On the economy, away from the spheres in which farce and faux reform reign supreme, there are signs of genuine engagement: businesspeople report that it has never been easier to talk to government ministers, who are bending over backwards to attract investment; there’s a bid to apply laws governing the financial system more consistently; and there are indications that exports are beginning to increase in some sectors.
Yet there are no elements of life in Zimbabwe that can remain untouched by Zanu’s impunity and the ghosts of the ruling party’s past excesses. The government is living beyond its means, as it did under Mugabe, spraying about its largesse in order to keep the faithful happy and buy votes from the masses. The party’s backbone—the army and police—were given a 20% pay rise shortly before the elections.

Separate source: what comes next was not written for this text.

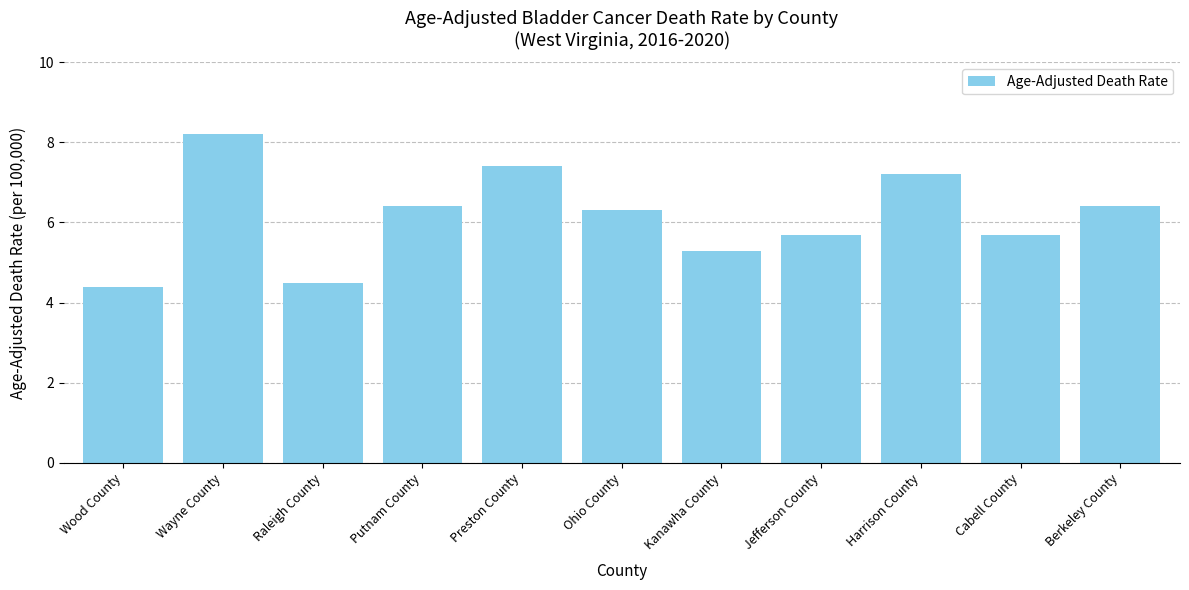

Reading left to right, what are all the values shown in this chart?

Wood County=4.4	Wayne County=8.2	Raleigh County=4.5	Putnam County=6.4	Preston County=7.4	Ohio County=6.3	Kanawha County=5.3	Jefferson County=5.7	Harrison County=7.2	Cabell County=5.7	Berkeley County=6.4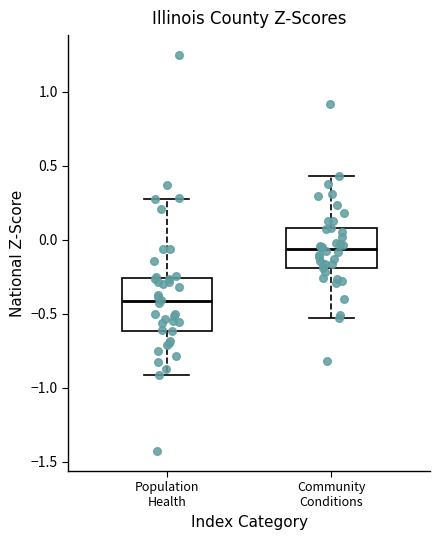

Reading left to right, transcribe this box plot: for each box, give where its median line is, the range the box spans, and where its two whiskers end, as read against the y-axis. The values are not printed on the chart, so give them approximately, as read against the axis.

Population Health: median -0.40, box -0.60 to -0.25, whiskers -0.90 to 0.30
Community Conditions: median -0.05, box -0.20 to 0.10, whiskers -0.55 to 0.45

The budget deficit has ballooned—and the government’s answer is a version 2.0, virtual variety of the profligate money printing that occurred a decade ago. It’s attempting to manage its overspending by issuing treasury bonds to the banks, ‘IOUs’ that are mirrored by electronic ‘dollars’ which are used to pay wages and buy goods.
Unsurprisingly, the effects have stoked—and been stoked by—fears of a return to the world-record hyperinflationary psychosis of 2008. Despite the government’s insistence that e-dollars (or RTGS, as they are known) hold parity with the US dollar, their value has plummeted and nervousness has skyrocketed among a population whose skittishness in the face of monetary shifts is as acute as Zanu’s sensitivity to political change.
Panic buying was sparked in October when the finance minister appeared to be preparing for an official devaluation of RTGS bank deposits. Meanwhile, many were confronted with an existential crisis when the purchasing power of the RTGS collapsed, rendering medicines and other basic commodities unaffordable. Zimbabweans’ sense of déjà vu was further fuelled by a near-simultaneous outbreak of cholera, which infected 8,500 people and killed 50 in the capital, Harare.
In mechanical terms, the only way Mnangagwa’s administration can climb out of its economic hole is to take the pain and slash expenditure while increasing revenue in ways that don’t sting investors. But the economic conundrum is not simply a question of top-down mechanics. The turmoil of October is a reminder that relational factors from bottom to top matter, too.
Just as the domestic market is dubious about promises to repay government bonds and assurances over the value of RTGS deposits, foreign investors fear that their hard currency imports will be converted to RTGS or that they will be prevented from remitting their profits. The government needs to rebuild trust, in addition to imposing fiscal discipline.
That’s a tough ask for the same group of individuals who have shredded the country since 1980—a fraternity that will continue to loot, will continue to be tetchy about the merest hint of dissent, and will continue to patently despise the notion that it requires the consent of the people to govern.